Mostly it came down to that particular quandrary of attribution, and Berry’s own words being available on the internet but only in a limited way. There are quotes from Berry about how she wanted to be treated, and indeed, how she regretted details and methods of her transition – which honestly, is a kind of intimate, self-searching information that I don’t feel qualified to be making judgment calls about implementing, and which also betray very clearly that in addition to her existing gender experience, she was treated really badly and in a really misogynistic way by the culture around her.

I have remarked in the past how the driving challenge of trans people’s lives isn’t in any way internal – there’s no widespread issue of ‘being trans’ that presents unique problems to all trans people. There is however, widespread issues of ‘cis people treating trans people badly for being trans,’ from whence almost all the actual problems lay. When I read Berry’s writing from Usenet about her own experience and her regrets about transitioning the way she did and at the speed she did, that’s after decades of having her critically important, foundationally meaningful work discarded and disregarded, and being frozen out of every major project she’d have been perfect for after that point.  It’s not hard for me to imagine that this divide, this social feeling of disconnect from the work of ‘Dan Berry’ was something imposed on her from a life that treated her really terribly. And because she did write about herself at that time, would she still, if she knew her family were getting to credit her for her work in a new project that was introducing her to a new audience? How do I unpick that?

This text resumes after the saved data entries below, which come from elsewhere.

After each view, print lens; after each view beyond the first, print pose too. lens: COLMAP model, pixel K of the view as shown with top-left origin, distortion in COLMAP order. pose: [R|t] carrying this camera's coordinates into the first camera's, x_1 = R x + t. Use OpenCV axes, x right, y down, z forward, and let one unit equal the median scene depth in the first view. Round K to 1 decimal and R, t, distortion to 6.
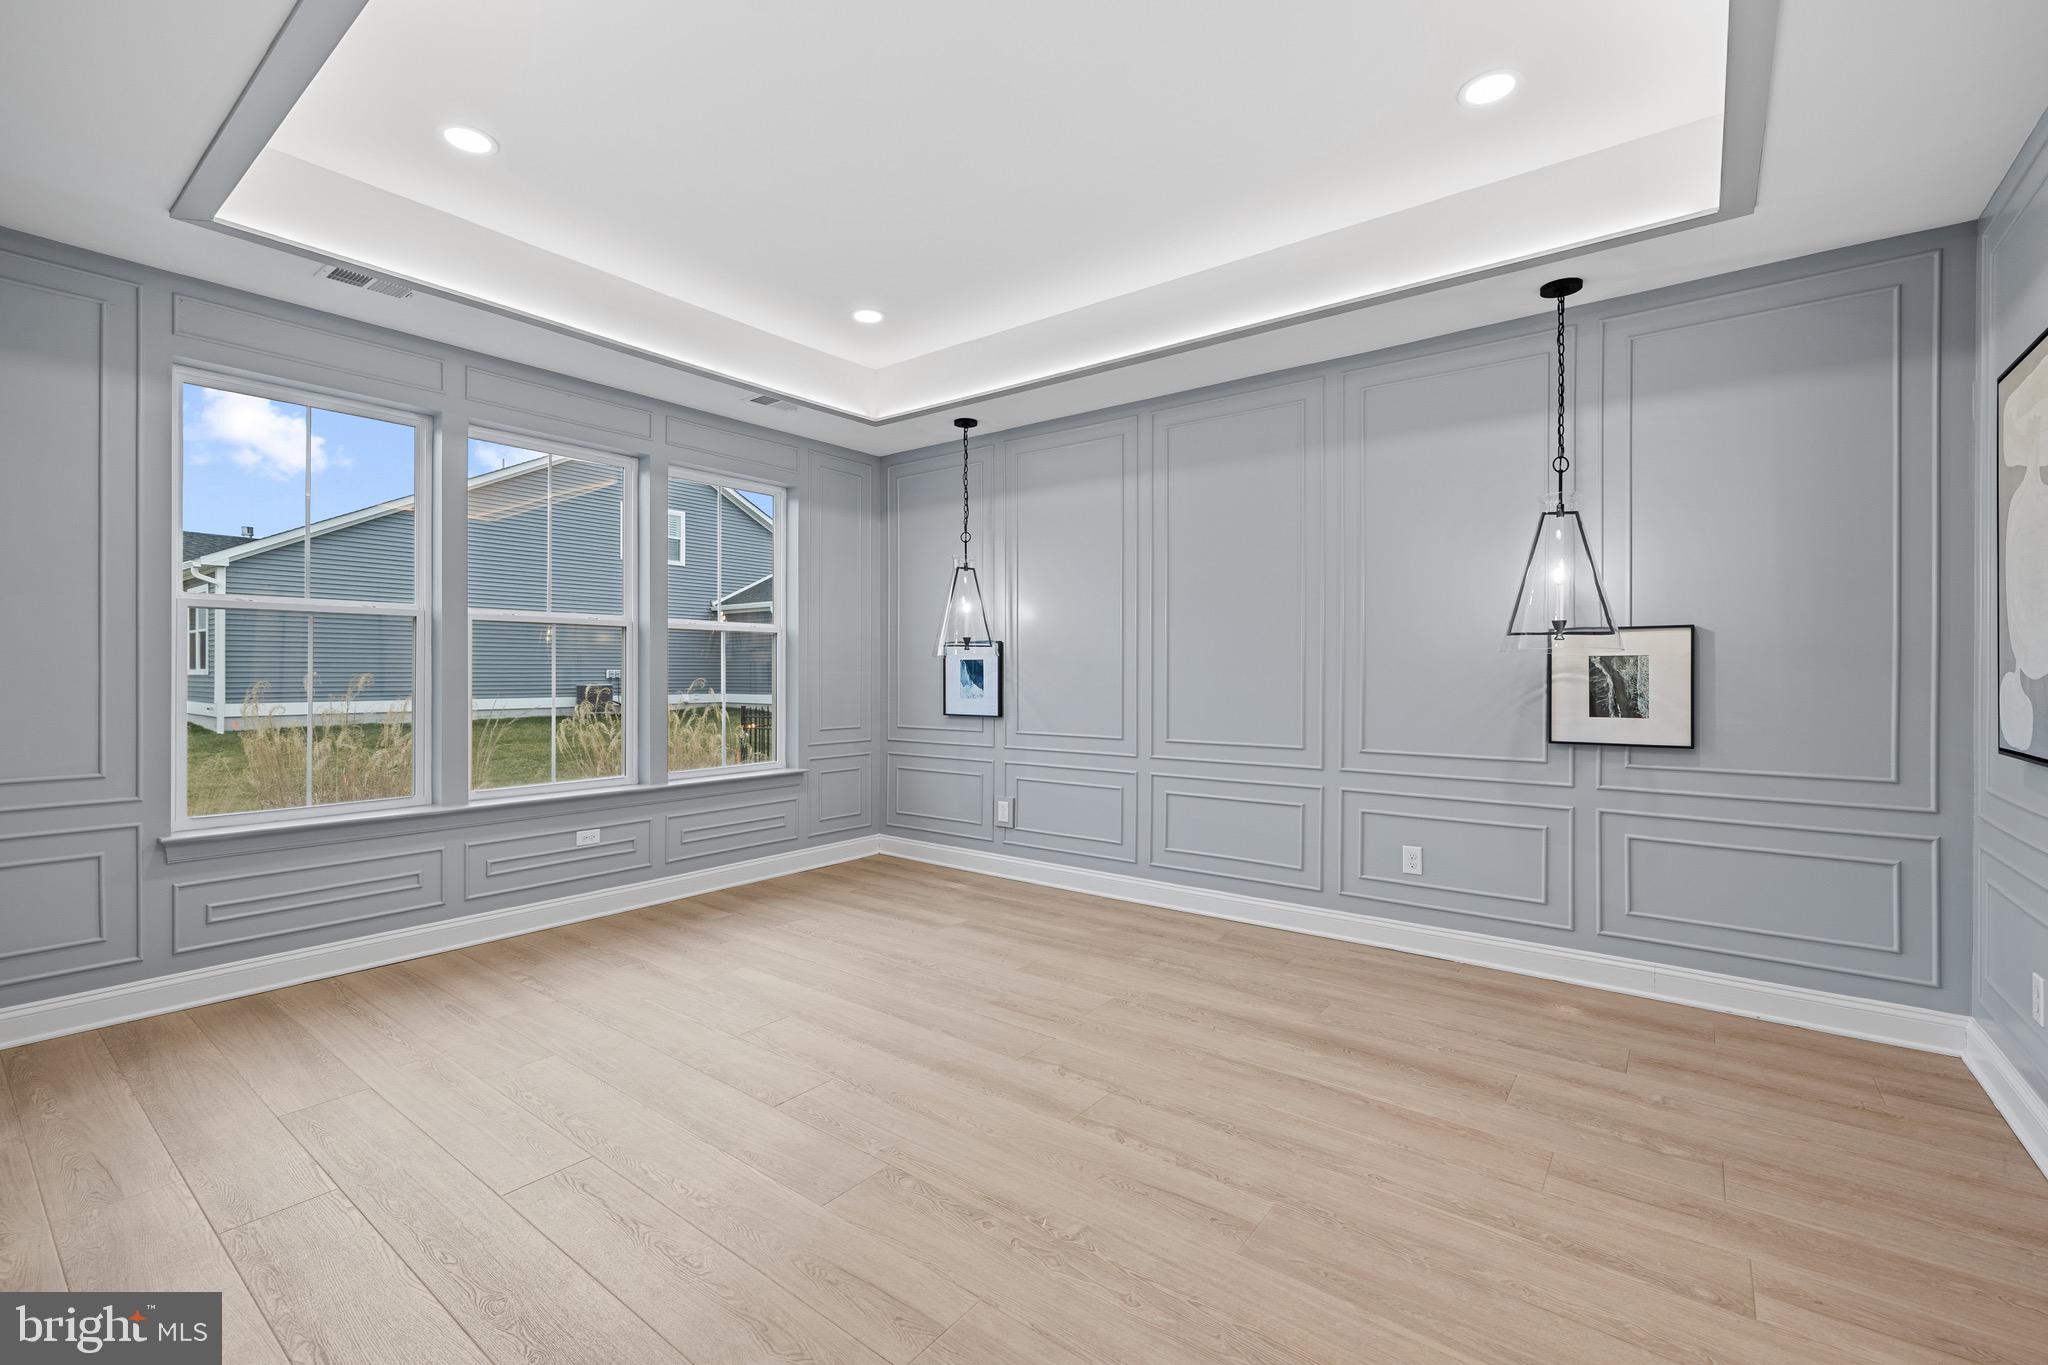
lens RADIAL K [[870.4, 0, 1009.6], [0, 870.4, 672.5], [0, 0, 1]] dist [0.000296, 0.000135]
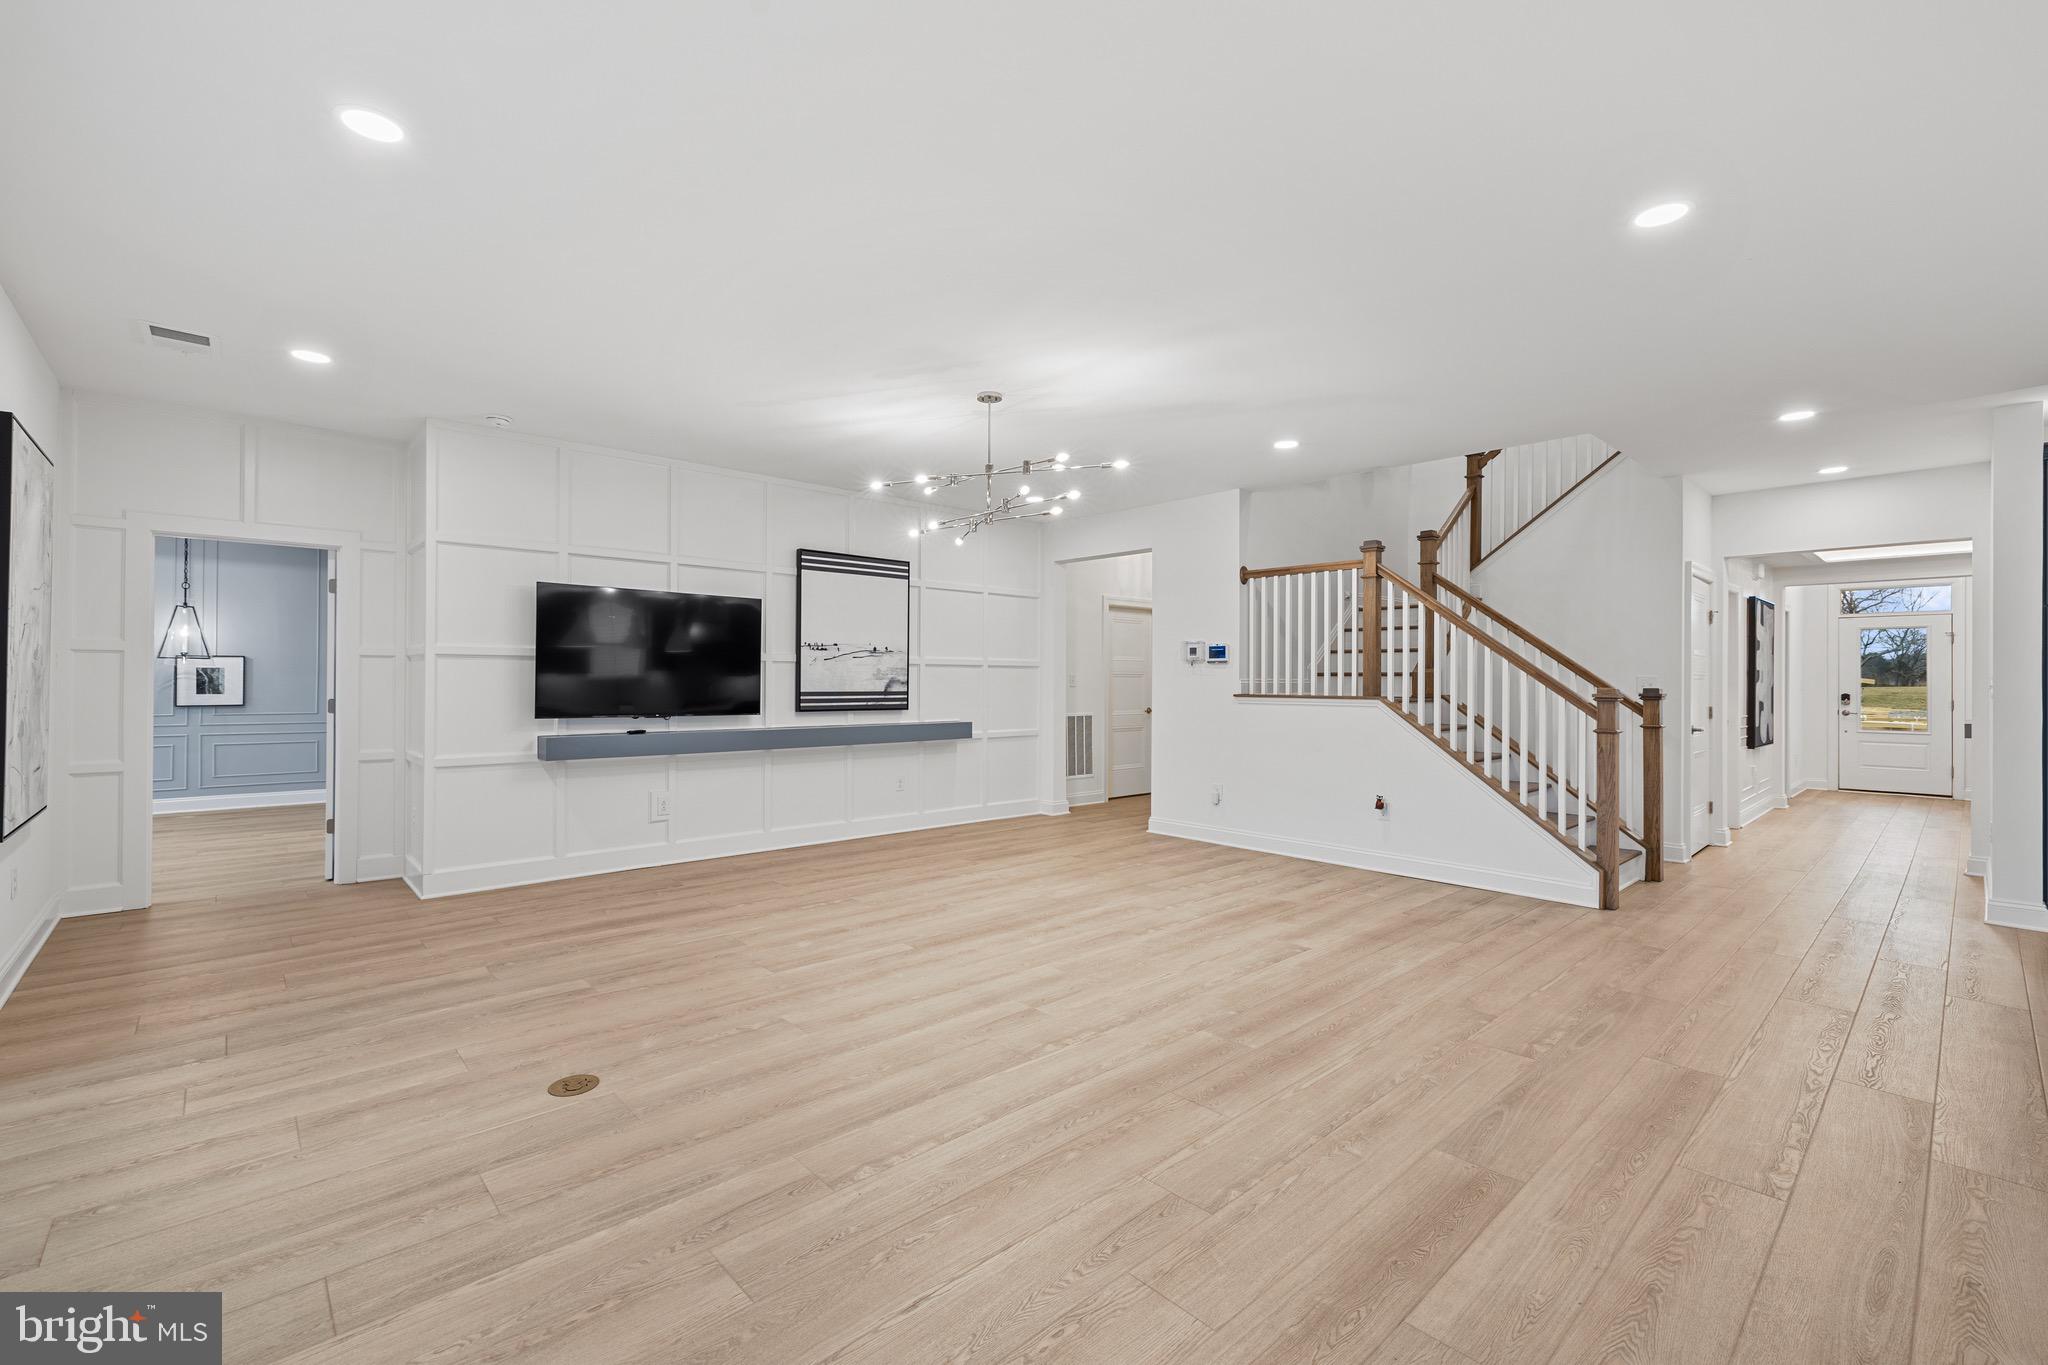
lens RADIAL K [[870.4, 0, 1012.8], [0, 870.4, 678.2], [0, 0, 1]] dist [0.000296, 0.000135]
pose [[0.169201, -0.000353, 0.985582, -1.223862], [-0.007793, 0.999968, 0.001696, -0.011248], [-0.985551, -0.007967, 0.169193, -1.497546]]
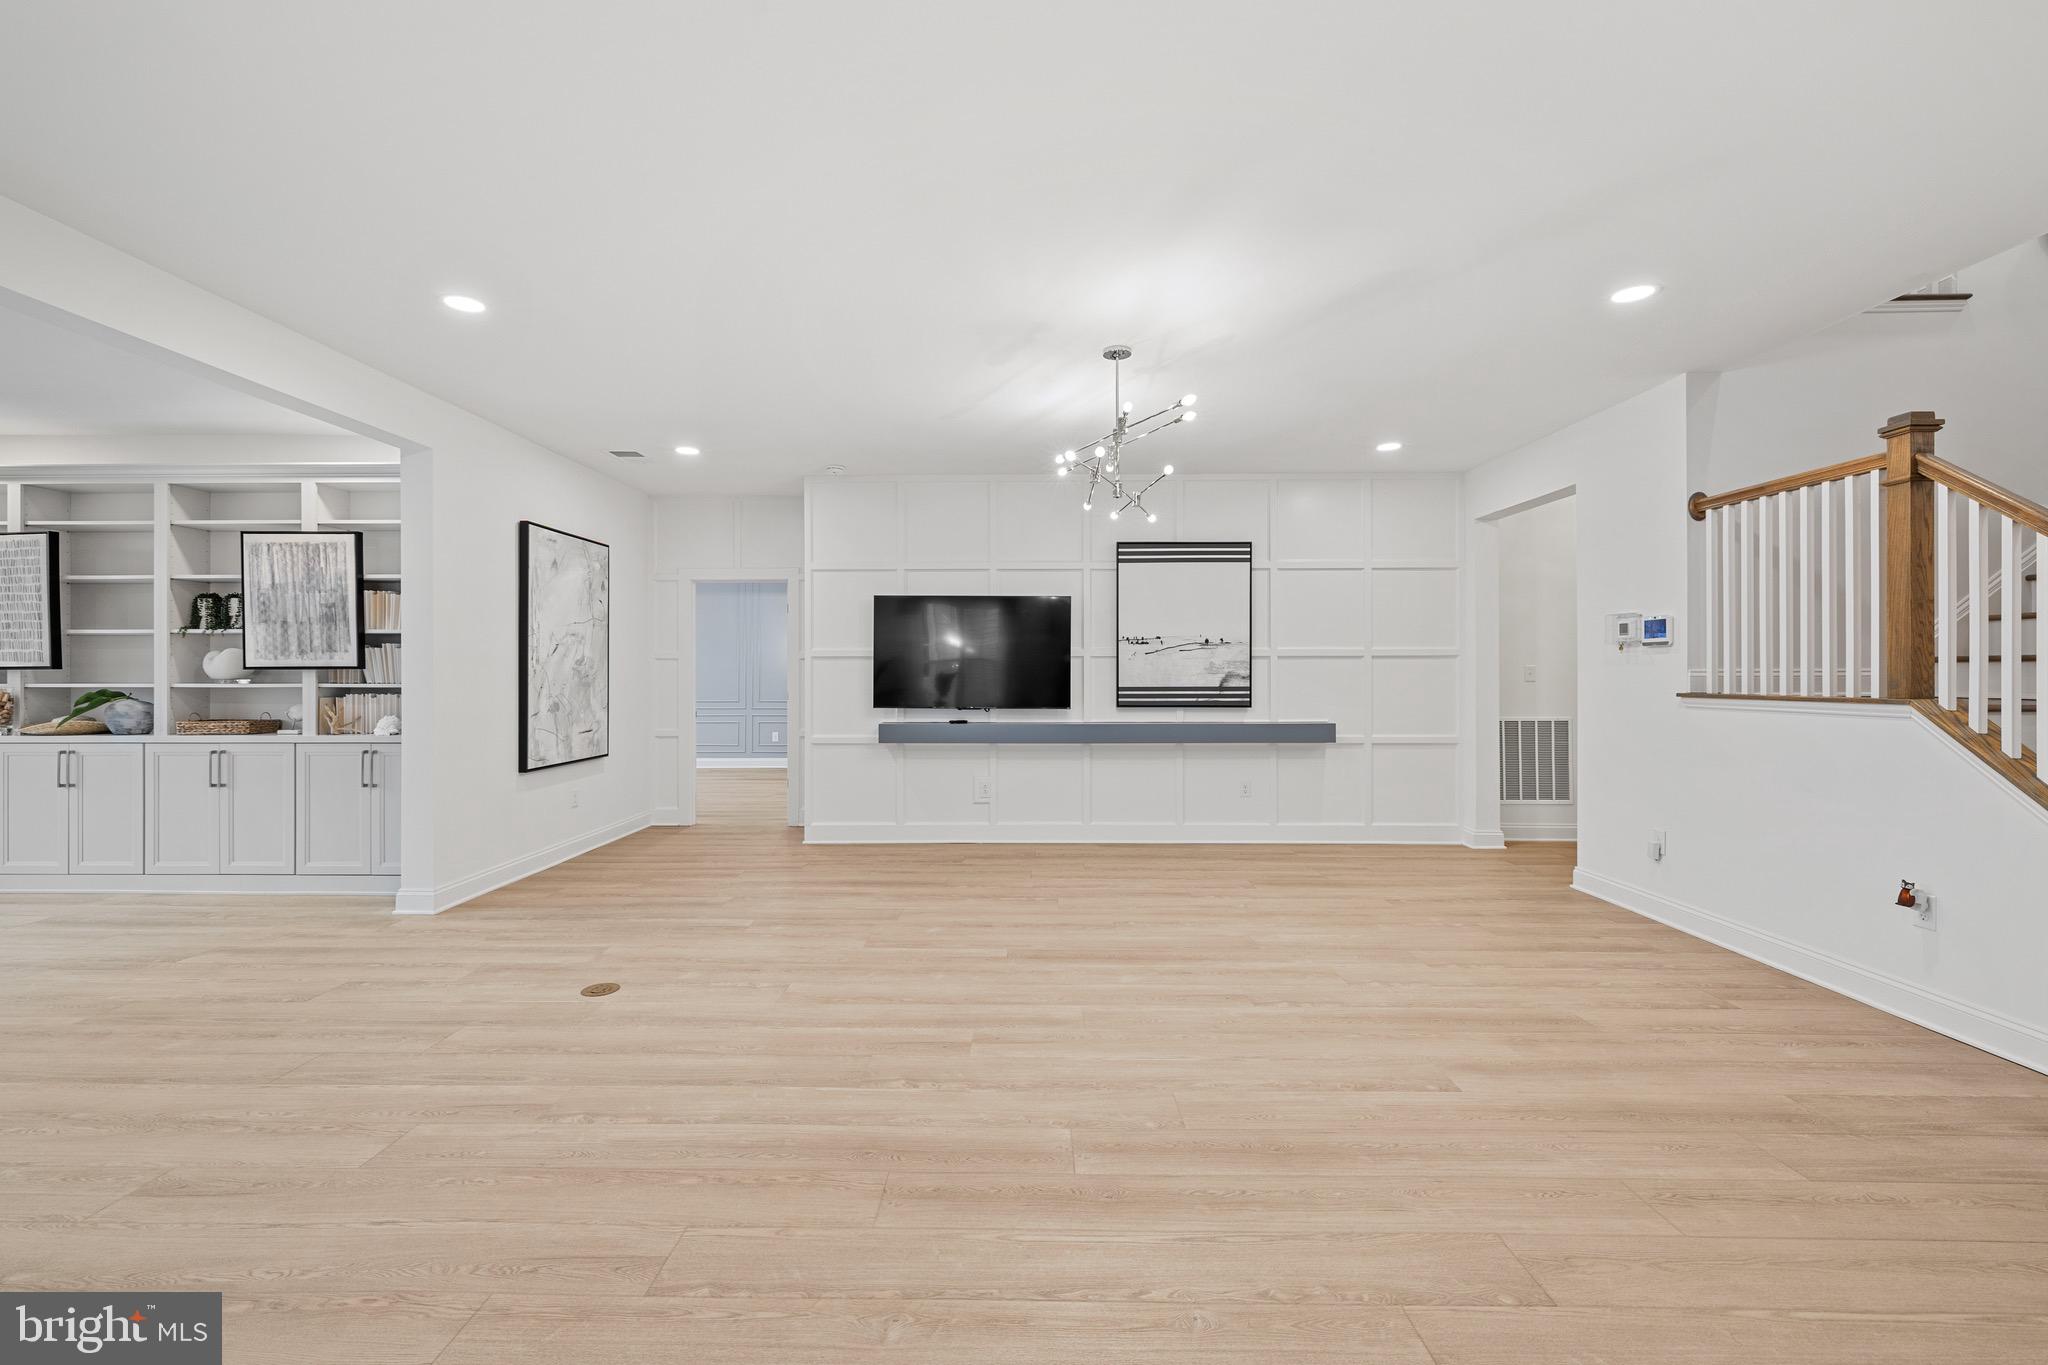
lens RADIAL K [[870.4, 0, 1013.1], [0, 870.4, 673.6], [0, 0, 1]] dist [0.000296, 0.000135]
pose [[0.796721, -0.003666, 0.604336, -0.752643], [0.001902, 0.999992, 0.003559, -0.010158], [-0.604344, -0.001686, 0.796722, -2.065544]]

And then that puts me in the position of telling a trans woman, a dead trans woman, a dead trans woman who is by all accounts much smarter than me, what she really thinks, which is incredibly shitty. I can’t even verify a lot of the things she said, or do a deep dive on her usenet history, because bitrot has taken a lot of those places away, and archives of the same are all, now, curated by people, many of whom were curating Berry’s work to minimise the gender stuff.

I don’t have some uplifting final point here. I really was hoping to do a piece on M*U*L*E that chained into talking about how we need to treat trans creators better, and what I really found was the limit of my competence. I’m pretty confident now that ‘Dan Berry’ is a proper attribution for the M*U*L*E board game, assuming that Berry’s family are doing it out of respect for her choices and that they can be trusted to do so. I’m assuming the best of faith I can here, hoping and hoping that everyone involved in this process is nice, but  it’s a huge guess and I can’t be sure I’m doing the right thing even by entertaining this question.

I have to hope everything involved is nice.

And tell as much of the story that I can, when I can handle it.